It might work, but it won't work to it's full efficiency because, as I said, there is no win98 specific drivers for the board.


----------



## Tech&ME (Jul 7, 2005)

Ya As per Intel , the 915 and 925 chipset based boards do not support win 98, Intel recommends to install win 2000 (limited support) and Windows XP (full support) and above operating system.

This is simply because if u install Win XP and above you can use all the features of the motherboard and otherwise not.

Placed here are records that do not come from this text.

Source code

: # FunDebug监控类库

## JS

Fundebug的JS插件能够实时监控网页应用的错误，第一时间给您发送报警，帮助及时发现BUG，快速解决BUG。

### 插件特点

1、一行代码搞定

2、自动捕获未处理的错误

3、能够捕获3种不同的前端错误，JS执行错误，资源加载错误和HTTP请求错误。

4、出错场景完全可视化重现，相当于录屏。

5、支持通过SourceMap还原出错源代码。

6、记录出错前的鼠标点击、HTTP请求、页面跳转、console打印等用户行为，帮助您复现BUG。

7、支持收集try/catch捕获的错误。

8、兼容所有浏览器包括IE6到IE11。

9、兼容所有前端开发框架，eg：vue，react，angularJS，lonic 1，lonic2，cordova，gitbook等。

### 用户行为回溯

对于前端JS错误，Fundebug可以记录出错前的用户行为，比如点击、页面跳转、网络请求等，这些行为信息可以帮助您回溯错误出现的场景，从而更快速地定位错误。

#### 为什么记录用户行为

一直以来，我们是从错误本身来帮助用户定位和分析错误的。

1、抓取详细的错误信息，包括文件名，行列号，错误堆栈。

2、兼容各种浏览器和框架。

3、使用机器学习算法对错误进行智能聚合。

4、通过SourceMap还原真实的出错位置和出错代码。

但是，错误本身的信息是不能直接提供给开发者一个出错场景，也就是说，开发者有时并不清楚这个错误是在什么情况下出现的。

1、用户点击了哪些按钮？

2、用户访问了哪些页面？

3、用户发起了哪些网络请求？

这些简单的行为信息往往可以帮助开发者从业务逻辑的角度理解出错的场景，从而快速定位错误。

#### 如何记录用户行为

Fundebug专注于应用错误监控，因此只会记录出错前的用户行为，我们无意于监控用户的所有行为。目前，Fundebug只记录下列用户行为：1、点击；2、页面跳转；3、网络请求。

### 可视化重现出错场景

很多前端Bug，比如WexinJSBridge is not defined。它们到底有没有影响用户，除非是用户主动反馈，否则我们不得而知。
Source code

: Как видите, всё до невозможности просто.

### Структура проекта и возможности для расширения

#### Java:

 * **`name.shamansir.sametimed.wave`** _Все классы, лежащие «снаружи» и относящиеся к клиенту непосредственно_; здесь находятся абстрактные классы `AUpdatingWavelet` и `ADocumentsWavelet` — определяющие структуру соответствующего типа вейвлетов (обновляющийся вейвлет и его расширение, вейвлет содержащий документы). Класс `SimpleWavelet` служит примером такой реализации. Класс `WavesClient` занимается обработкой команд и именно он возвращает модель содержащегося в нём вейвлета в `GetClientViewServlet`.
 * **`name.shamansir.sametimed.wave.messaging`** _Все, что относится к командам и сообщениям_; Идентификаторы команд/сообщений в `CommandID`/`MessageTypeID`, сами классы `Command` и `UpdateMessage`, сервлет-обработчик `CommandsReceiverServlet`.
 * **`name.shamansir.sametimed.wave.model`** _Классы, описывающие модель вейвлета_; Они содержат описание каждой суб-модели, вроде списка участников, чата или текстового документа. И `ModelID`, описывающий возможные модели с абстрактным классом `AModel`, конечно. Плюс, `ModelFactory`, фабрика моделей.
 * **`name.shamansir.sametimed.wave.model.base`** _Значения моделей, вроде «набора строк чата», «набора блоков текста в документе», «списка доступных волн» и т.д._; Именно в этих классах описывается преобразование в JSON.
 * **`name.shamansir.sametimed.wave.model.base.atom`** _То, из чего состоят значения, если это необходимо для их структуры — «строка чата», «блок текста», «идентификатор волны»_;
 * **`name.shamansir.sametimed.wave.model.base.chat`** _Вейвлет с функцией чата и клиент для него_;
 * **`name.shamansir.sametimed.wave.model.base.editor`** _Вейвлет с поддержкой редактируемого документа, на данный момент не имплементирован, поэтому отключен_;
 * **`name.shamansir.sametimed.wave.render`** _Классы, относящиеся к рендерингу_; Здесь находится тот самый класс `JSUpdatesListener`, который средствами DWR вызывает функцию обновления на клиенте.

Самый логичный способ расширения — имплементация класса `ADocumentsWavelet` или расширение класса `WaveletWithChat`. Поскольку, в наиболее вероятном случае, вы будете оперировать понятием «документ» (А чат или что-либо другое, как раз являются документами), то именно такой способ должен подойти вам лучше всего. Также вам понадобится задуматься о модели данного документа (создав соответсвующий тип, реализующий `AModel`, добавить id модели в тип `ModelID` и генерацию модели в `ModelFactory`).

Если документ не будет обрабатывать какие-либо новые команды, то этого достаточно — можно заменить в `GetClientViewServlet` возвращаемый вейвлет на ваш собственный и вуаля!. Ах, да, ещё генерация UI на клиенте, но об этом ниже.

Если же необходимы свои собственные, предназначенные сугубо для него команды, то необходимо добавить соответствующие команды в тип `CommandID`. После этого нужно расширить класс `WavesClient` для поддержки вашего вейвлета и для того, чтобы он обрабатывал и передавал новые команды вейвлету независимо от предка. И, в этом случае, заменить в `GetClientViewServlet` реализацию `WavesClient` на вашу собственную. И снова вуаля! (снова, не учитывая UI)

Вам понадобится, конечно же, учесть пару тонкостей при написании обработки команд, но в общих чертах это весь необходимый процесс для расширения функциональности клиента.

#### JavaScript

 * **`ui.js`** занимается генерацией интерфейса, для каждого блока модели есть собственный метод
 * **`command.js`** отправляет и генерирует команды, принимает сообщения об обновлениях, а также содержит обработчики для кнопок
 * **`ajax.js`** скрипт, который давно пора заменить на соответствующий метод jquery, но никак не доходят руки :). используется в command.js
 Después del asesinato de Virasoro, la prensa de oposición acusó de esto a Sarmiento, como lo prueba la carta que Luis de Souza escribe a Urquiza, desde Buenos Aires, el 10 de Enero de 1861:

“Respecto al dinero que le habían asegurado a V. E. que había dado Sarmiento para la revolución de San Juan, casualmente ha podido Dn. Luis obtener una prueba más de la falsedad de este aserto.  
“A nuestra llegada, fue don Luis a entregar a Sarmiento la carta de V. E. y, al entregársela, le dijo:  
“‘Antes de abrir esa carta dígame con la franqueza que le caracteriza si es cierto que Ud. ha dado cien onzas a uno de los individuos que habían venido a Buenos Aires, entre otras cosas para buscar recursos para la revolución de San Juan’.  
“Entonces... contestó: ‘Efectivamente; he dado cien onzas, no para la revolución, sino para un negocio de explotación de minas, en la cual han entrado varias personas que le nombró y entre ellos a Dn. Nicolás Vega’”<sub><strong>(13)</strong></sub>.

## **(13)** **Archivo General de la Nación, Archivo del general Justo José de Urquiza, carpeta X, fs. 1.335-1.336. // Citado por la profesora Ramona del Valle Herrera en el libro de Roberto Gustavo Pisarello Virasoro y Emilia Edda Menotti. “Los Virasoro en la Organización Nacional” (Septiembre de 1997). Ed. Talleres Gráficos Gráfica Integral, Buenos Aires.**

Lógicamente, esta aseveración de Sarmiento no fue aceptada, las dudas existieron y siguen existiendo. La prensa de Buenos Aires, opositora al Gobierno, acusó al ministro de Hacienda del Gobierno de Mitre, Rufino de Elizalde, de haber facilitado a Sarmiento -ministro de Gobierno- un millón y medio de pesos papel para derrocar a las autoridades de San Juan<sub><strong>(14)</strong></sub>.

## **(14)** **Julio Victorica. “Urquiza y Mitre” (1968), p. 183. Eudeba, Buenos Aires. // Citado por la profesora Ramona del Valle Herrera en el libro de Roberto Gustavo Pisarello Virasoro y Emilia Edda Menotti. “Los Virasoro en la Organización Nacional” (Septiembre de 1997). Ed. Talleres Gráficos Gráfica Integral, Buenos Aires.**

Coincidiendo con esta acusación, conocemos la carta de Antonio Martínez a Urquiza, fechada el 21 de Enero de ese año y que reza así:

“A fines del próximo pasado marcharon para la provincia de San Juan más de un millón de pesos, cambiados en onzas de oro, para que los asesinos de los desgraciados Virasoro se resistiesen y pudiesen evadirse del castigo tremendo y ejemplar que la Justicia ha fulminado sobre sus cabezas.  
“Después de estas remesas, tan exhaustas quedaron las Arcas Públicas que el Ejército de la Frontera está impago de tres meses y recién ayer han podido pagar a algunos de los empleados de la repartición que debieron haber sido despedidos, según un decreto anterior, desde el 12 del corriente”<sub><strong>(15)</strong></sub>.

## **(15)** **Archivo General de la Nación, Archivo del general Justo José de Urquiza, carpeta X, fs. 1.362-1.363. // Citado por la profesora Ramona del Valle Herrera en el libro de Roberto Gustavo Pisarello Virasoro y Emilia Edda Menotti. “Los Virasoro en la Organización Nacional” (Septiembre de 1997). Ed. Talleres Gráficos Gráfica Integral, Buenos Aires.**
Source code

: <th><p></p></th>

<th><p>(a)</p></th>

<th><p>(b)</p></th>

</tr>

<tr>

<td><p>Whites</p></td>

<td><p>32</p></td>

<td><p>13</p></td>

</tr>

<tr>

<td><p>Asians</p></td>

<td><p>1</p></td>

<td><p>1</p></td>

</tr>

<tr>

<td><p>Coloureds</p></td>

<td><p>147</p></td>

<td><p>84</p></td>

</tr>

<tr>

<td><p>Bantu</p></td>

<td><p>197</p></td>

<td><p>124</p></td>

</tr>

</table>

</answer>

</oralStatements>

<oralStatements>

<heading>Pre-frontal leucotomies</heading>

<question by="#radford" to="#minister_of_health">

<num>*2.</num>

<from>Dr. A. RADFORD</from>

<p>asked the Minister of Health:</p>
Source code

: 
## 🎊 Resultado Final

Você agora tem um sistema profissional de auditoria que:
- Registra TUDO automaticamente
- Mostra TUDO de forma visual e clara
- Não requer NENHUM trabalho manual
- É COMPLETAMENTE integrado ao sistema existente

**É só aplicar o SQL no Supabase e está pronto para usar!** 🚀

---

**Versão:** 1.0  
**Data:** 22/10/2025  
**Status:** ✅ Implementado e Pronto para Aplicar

So, ditch that win 98 and switch to Win XP NOW!!! Be in the future and not in the past.


----------



## mako_123 (Jul 7, 2005)

Win 98 will work but it  will give some problems. I installed win 98 and my computer used to hang a lot.


----------



## raasm287 (Jul 8, 2005)

pl check out the website where it is clearly written that intel 915 does not support windows 98
i did the same mistake but now alls fine with xp


----------



## rohanbee (Jul 8, 2005)

There are problems with win98 plus as busyanuj pointed above in his post intel officially stoped all support for win98 including for older systems. I think they are also going to stop support for win 2000 as well, especially as they are in the process of bringing out thier 64 bit os platform.


----------



## sidewinder (Jul 8, 2005)

no 98 for me.My machine just doesnt start with 98.I use xp nd mandrake linux now. My board is MSI 915 gmfr


----------